Because as you say in your own explanation some people prefer the structure of making loan repayments which they will do when they might not have saved the same amount.

They also like the idea that they still have savings if needs be, how many people still maintain overdrafts, credit card balances, small high interest loans like car loans when they have sufficient savings to pay them off but they don't, it's a particular mindset and it has some merit if the discipline of paying back a loan is the only way to ensure the excess income is not flittered away.
 
24601.

Seems a bit convoluted alright but the explanation I got from local CU was this.

Customer borrows 1000 whilst having 500 savings.
Customer pays off the 1000 whilst not touching the 500 savings.

So when customer has loan paid off they are 500 (ahead) and can put the loan repayment amount to savings , so next time they require funds they don,t need to borrow.

Nice idea , and given the amount Cu,s have on deposit ,it seems to work.

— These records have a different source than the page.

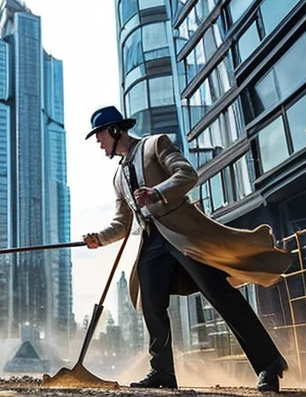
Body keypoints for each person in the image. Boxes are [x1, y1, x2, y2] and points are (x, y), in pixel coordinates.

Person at [82, 106, 292, 392]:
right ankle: (162, 372)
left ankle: (269, 364)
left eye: (100, 135)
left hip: (184, 235)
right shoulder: (118, 178)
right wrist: (99, 238)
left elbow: (187, 174)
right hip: (151, 241)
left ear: (116, 129)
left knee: (220, 295)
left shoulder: (155, 145)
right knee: (151, 305)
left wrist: (156, 192)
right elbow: (121, 223)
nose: (98, 142)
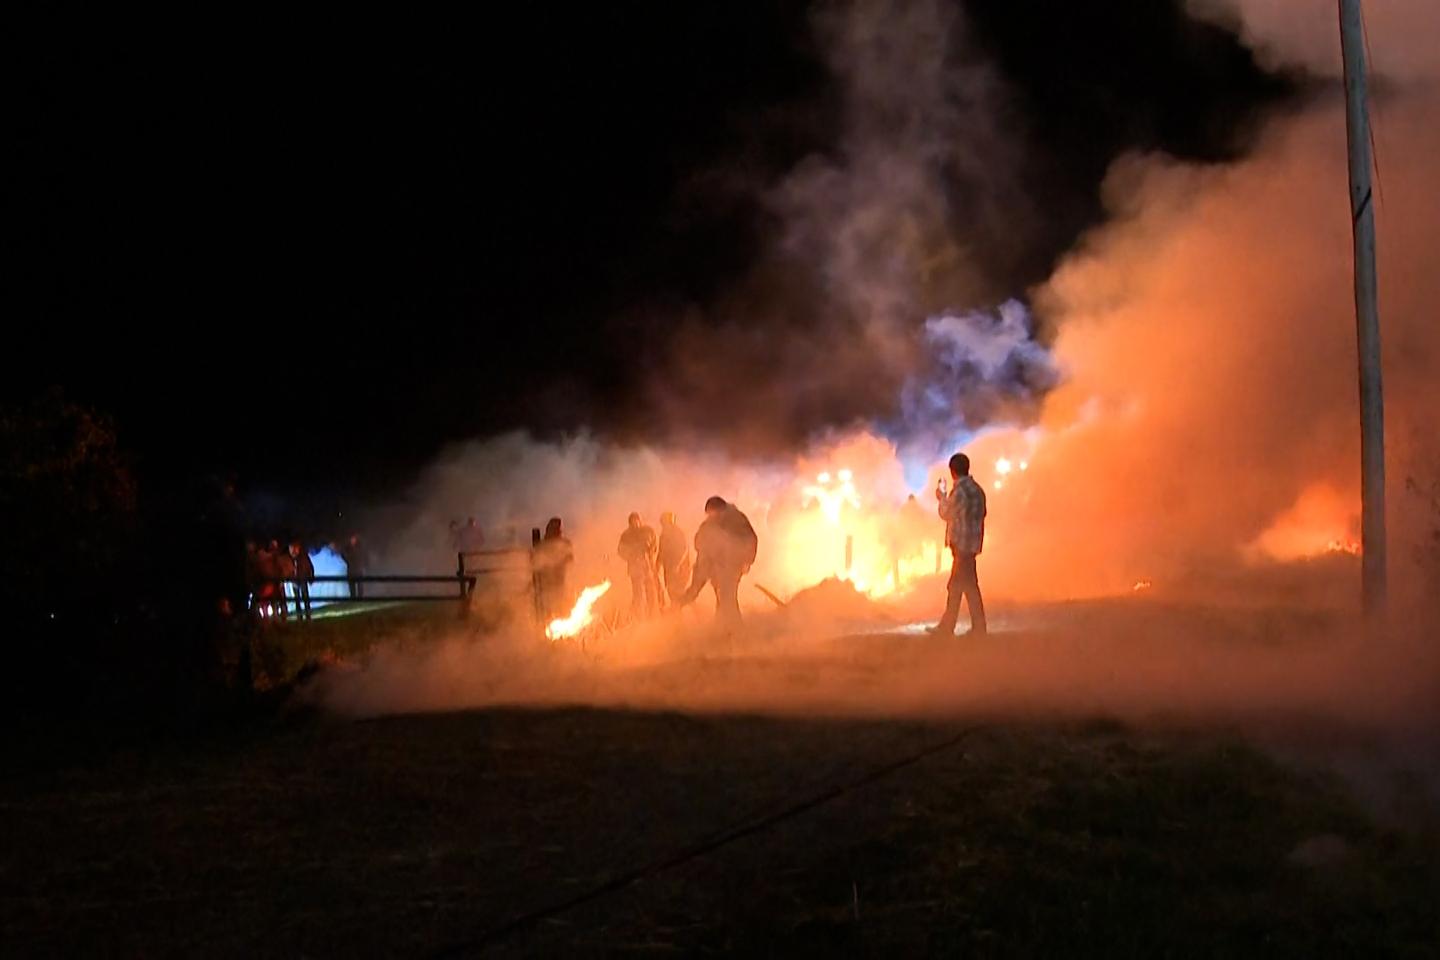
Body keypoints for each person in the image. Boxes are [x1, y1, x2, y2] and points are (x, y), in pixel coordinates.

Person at [679, 496, 757, 631]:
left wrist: (747, 561)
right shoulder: (710, 524)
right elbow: (699, 542)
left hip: (731, 567)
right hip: (713, 568)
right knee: (721, 600)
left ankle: (737, 632)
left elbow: (750, 540)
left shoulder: (736, 520)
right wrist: (703, 564)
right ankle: (723, 631)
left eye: (711, 513)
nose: (710, 516)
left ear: (720, 509)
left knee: (728, 600)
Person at [931, 452, 987, 638]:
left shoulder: (960, 491)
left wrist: (941, 497)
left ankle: (948, 628)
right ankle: (975, 627)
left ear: (953, 471)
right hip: (971, 545)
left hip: (961, 547)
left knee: (957, 586)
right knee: (968, 586)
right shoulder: (978, 490)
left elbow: (946, 514)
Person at [617, 512, 660, 619]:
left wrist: (651, 551)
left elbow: (654, 544)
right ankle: (639, 616)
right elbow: (621, 551)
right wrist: (631, 555)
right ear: (630, 523)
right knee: (638, 594)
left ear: (640, 520)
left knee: (651, 592)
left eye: (637, 520)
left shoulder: (648, 531)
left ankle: (652, 615)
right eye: (633, 521)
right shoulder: (626, 535)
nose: (635, 523)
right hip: (635, 569)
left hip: (648, 566)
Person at [533, 516, 574, 620]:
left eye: (557, 527)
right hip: (546, 583)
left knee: (560, 605)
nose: (556, 530)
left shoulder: (564, 543)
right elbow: (536, 561)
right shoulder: (543, 545)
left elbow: (570, 560)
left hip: (559, 580)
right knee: (547, 607)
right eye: (553, 527)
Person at [658, 511, 690, 608]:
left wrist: (678, 564)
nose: (663, 524)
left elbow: (684, 549)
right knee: (671, 591)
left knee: (679, 592)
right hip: (668, 567)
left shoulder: (678, 533)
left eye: (664, 522)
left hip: (680, 568)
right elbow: (661, 551)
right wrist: (657, 564)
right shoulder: (663, 535)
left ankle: (699, 613)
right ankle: (677, 616)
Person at [289, 541, 316, 620]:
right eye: (292, 548)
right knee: (297, 599)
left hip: (302, 579)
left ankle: (308, 615)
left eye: (295, 548)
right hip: (294, 581)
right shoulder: (290, 559)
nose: (294, 550)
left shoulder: (303, 557)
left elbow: (310, 567)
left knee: (305, 598)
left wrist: (311, 577)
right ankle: (299, 616)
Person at [271, 539, 295, 621]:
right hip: (274, 582)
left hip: (278, 582)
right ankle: (278, 615)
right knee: (275, 599)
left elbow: (282, 569)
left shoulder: (279, 557)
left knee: (280, 599)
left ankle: (282, 614)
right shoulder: (273, 557)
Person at [341, 533, 368, 599]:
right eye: (351, 539)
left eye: (353, 538)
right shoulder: (347, 548)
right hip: (351, 569)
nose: (352, 540)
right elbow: (344, 555)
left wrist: (363, 565)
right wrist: (348, 561)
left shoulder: (359, 548)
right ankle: (353, 598)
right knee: (352, 586)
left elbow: (363, 557)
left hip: (358, 569)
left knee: (360, 585)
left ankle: (360, 598)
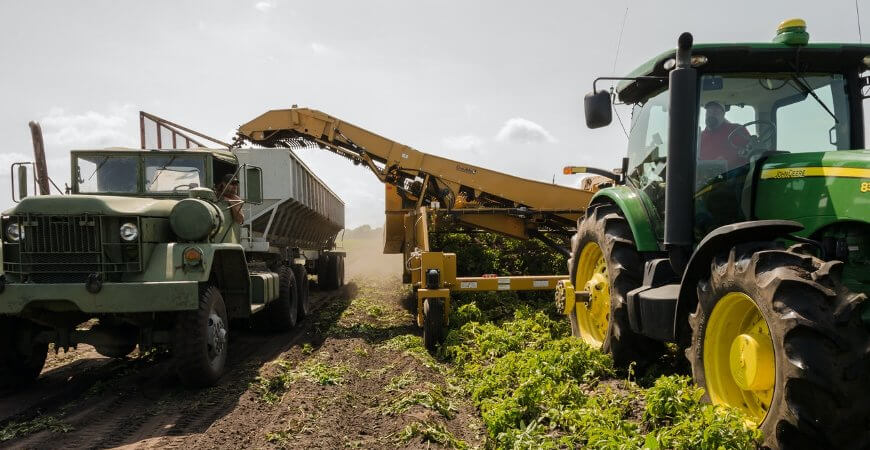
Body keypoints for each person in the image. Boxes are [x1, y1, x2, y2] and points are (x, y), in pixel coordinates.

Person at [699, 101, 751, 169]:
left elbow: (750, 150)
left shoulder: (737, 130)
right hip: (706, 176)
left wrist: (728, 158)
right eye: (709, 112)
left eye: (716, 112)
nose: (711, 115)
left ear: (723, 115)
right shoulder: (700, 137)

Its a far cry from Mr Bank, who stretch peoples finances to the limit
 
I can understand the logic somewhat for people who find it easier to make loan repayments than save, and I understand the desire to not impact on insurance coverage, but what are the benefits of these types of loan?
I think you have answered your own question in this sentence. The insurance is more significant as a member reaches 55 and passes it. Also, from the CU perspective, it keeps capital in.